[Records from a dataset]
----------

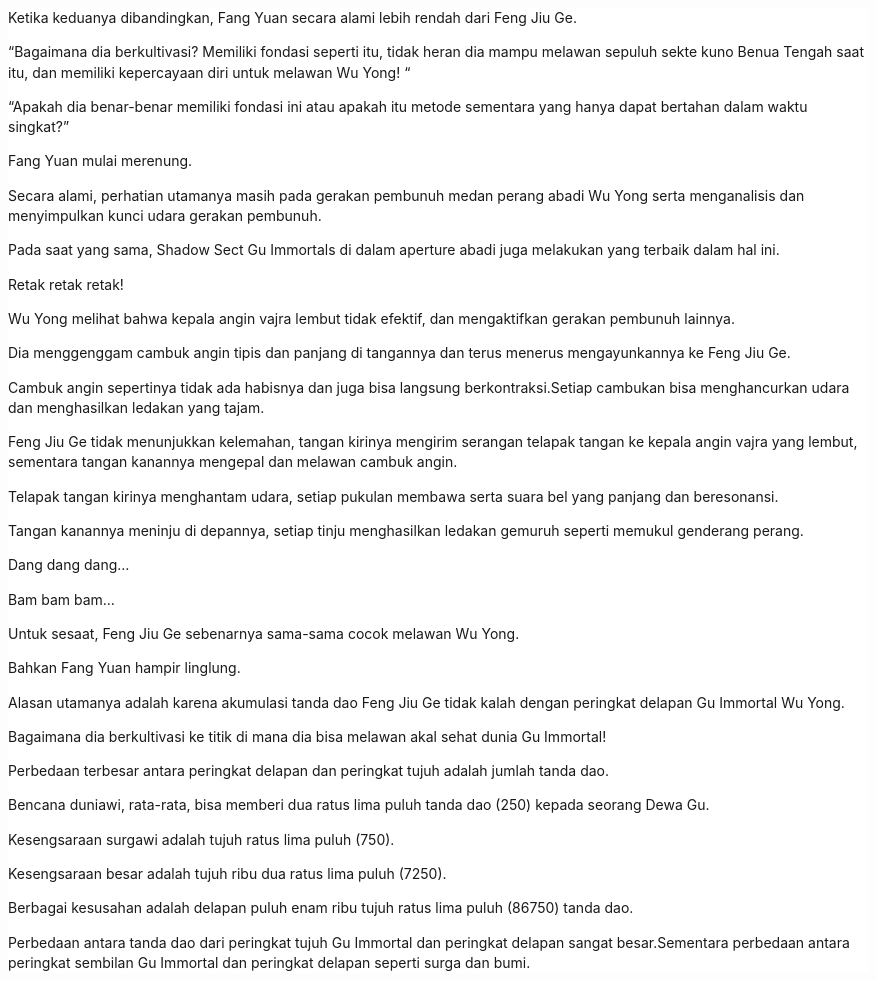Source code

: Ketika keduanya dibandingkan, Fang Yuan secara alami lebih rendah dari Feng Jiu Ge.

“Bagaimana dia berkultivasi? Memiliki fondasi seperti itu, tidak heran dia mampu melawan sepuluh sekte kuno Benua Tengah saat itu, dan memiliki kepercayaan diri untuk melawan Wu Yong! “

“Apakah dia benar-benar memiliki fondasi ini atau apakah itu metode sementara yang hanya dapat bertahan dalam waktu singkat?”

Fang Yuan mulai merenung.

Secara alami, perhatian utamanya masih pada gerakan pembunuh medan perang abadi Wu Yong serta menganalisis dan menyimpulkan kunci udara gerakan pembunuh.

Pada saat yang sama, Shadow Sect Gu Immortals di dalam aperture abadi juga melakukan yang terbaik dalam hal ini.

Retak retak retak!

Wu Yong melihat bahwa kepala angin vajra lembut tidak efektif, dan mengaktifkan gerakan pembunuh lainnya.

Dia menggenggam cambuk angin tipis dan panjang di tangannya dan terus menerus mengayunkannya ke Feng Jiu Ge.

Cambuk angin sepertinya tidak ada habisnya dan juga bisa langsung berkontraksi.Setiap cambukan bisa menghancurkan udara dan menghasilkan ledakan yang tajam.

Feng Jiu Ge tidak menunjukkan kelemahan, tangan kirinya mengirim serangan telapak tangan ke kepala angin vajra yang lembut, sementara tangan kanannya mengepal dan melawan cambuk angin.

Telapak tangan kirinya menghantam udara, setiap pukulan membawa serta suara bel yang panjang dan beresonansi.

Tangan kanannya meninju di depannya, setiap tinju menghasilkan ledakan gemuruh seperti memukul genderang perang.

Dang dang dang…

Bam bam bam…

Untuk sesaat, Feng Jiu Ge sebenarnya sama-sama cocok melawan Wu Yong.

Bahkan Fang Yuan hampir linglung.

Alasan utamanya adalah karena akumulasi tanda dao Feng Jiu Ge tidak kalah dengan peringkat delapan Gu Immortal Wu Yong.

Bagaimana dia berkultivasi ke titik di mana dia bisa melawan akal sehat dunia Gu Immortal!

Perbedaan terbesar antara peringkat delapan dan peringkat tujuh adalah jumlah tanda dao.

Bencana duniawi, rata-rata, bisa memberi dua ratus lima puluh tanda dao (250) kepada seorang Dewa Gu.

Kesengsaraan surgawi adalah tujuh ratus lima puluh (750).



Kesengsaraan besar adalah tujuh ribu dua ratus lima puluh (7250).

Berbagai kesusahan adalah delapan puluh enam ribu tujuh ratus lima puluh (86750) tanda dao.

Perbedaan antara tanda dao dari peringkat tujuh Gu Immortal dan peringkat delapan sangat besar.Sementara perbedaan antara peringkat sembilan Gu Immortal dan peringkat delapan seperti surga dan bumi.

----------

- WHAT YOU WILL DO
In the data above, retype exactly and only the lines between the one holding "dia benar-benar memiliki" and the one holding "Wu Yong melihat", inclusive.

- ANSWER SPACE
“Apakah dia benar-benar memiliki fondasi ini atau apakah itu metode sementara yang hanya dapat bertahan dalam waktu singkat?”

Fang Yuan mulai merenung.

Secara alami, perhatian utamanya masih pada gerakan pembunuh medan perang abadi Wu Yong serta menganalisis dan menyimpulkan kunci udara gerakan pembunuh.

Pada saat yang sama, Shadow Sect Gu Immortals di dalam aperture abadi juga melakukan yang terbaik dalam hal ini.

Retak retak retak!

Wu Yong melihat bahwa kepala angin vajra lembut tidak efektif, dan mengaktifkan gerakan pembunuh lainnya.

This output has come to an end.